So as my soundboard, I read a lot of things to my toughest critic. It’s a good way to edit and catch things.

Like, ‘if I’m too embarassed to say that out loud…out it goes’ sort of thing. And it happens. A lot. And that’s good, I’m sure.

The other day, I was reading a blurb I’d been toying with for a few days and was eager to get things right.

So I read three paragraphs of four when TC tried to interrupt me. I thought: “She must be confused on what it all means. Last paragraph will tell her.”

Halfway through the fourth paragraph, she hushes me. “Cut out the fourth paragraph. Don’t keep explaining.”

I stared at her. And it hit me. I’ve had other (poor souls) tell me how my blurbs/queries sound and they’ve been confused. Not every time, but sometimes.

The first three paragraphs are generic, second paragraph might need tightening, but I can’t keep explaining every twist, every gut-dropping secret in the blurb. Why would I rewrite the story?

Sometimes, the less you say, the better.

judging a girl by her lover

I hit a snag in the drafting process not long after I started writing.

My characters kept jumping ahead, doing things that I thought weren’t set up yet. First of all, first drafts for me are always the discovery of an idea.

Getting annoyed by what my characters did and at what pace was ridiculous.

But I kept deleting scenes about my FMC and her love interest admitting feelings to one another.

When I discussed (read: whined) about my block to my sister, I was sure the problem was the lack of killing or that the romance was slow-going or demanded more than I wanted to invest.

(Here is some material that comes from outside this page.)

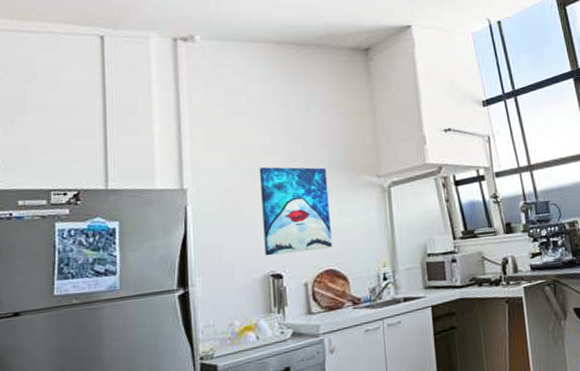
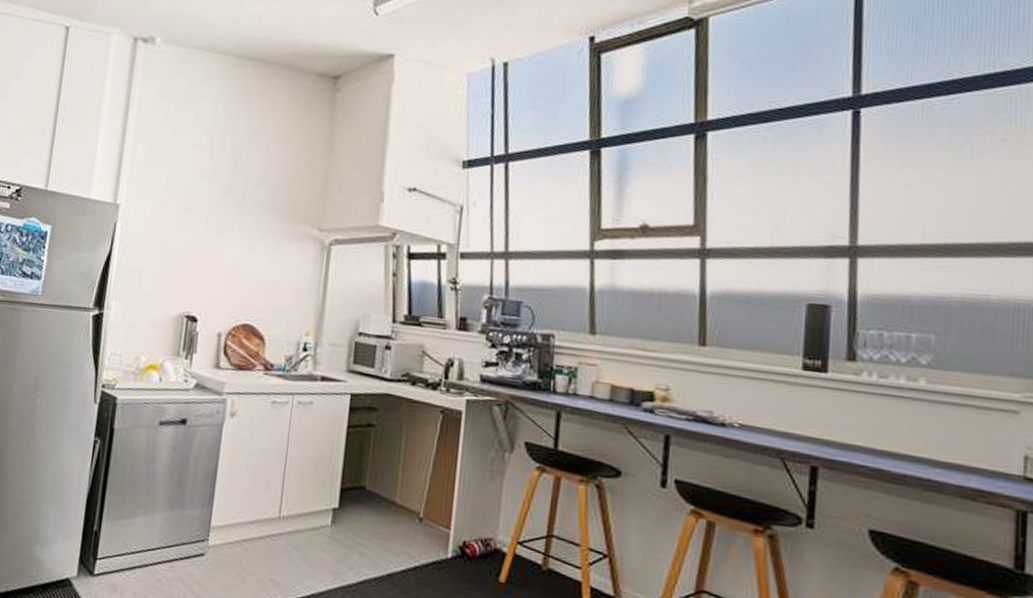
wall art: present [260,167,332,256] -> none [184,196,265,300]

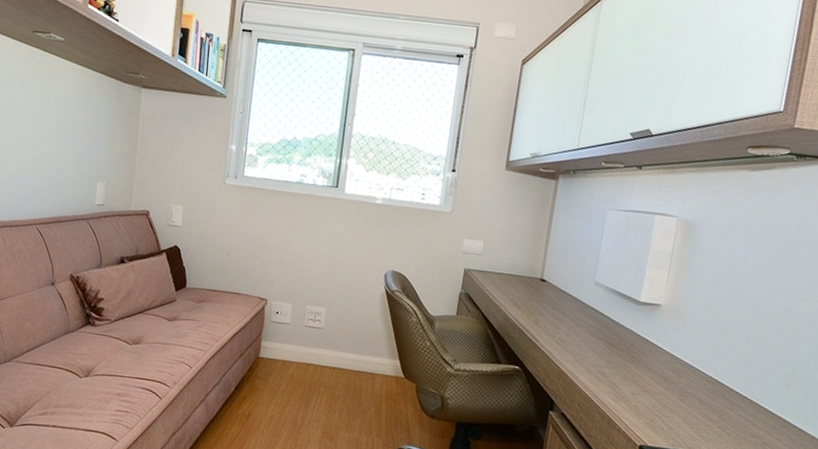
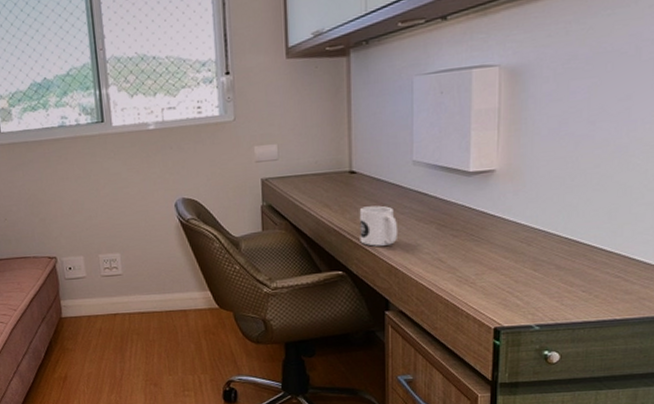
mug: none [539,312,573,352] -> present [359,205,399,246]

She told me, very coolly (as she was excited about the idea I was slowly ruining): “Maybe you’re not as open-minded as you think.”

My mouth opened to protest but I froze. I like to believe (and gloat) that I’m open-minded, that I can’t be more open to suggestion. This ‘maybe’ hit me like a brick.

My sister’s advice and observations are *never* wrong. I reanalyzed how I felt about my FMC and her relationship with her brother.

And the sis was right. I’d left myself in the main character. I rejected MMC and kept the sexual and romantic elements out of the story because of what *I* believed in.

The sooner I accepted that I was standing in the way of a key element, the faster things fell into place. Don’t get me wrong. That wasn’t the end of my intolerance for incest, but I know with a draft done and the challenge of accepting taboo ideas, I’ll be better about what the story wants and needs.

What’s a topic you’ve written about that challeneged your beliefs or exposed something about you that changed your way of thinking?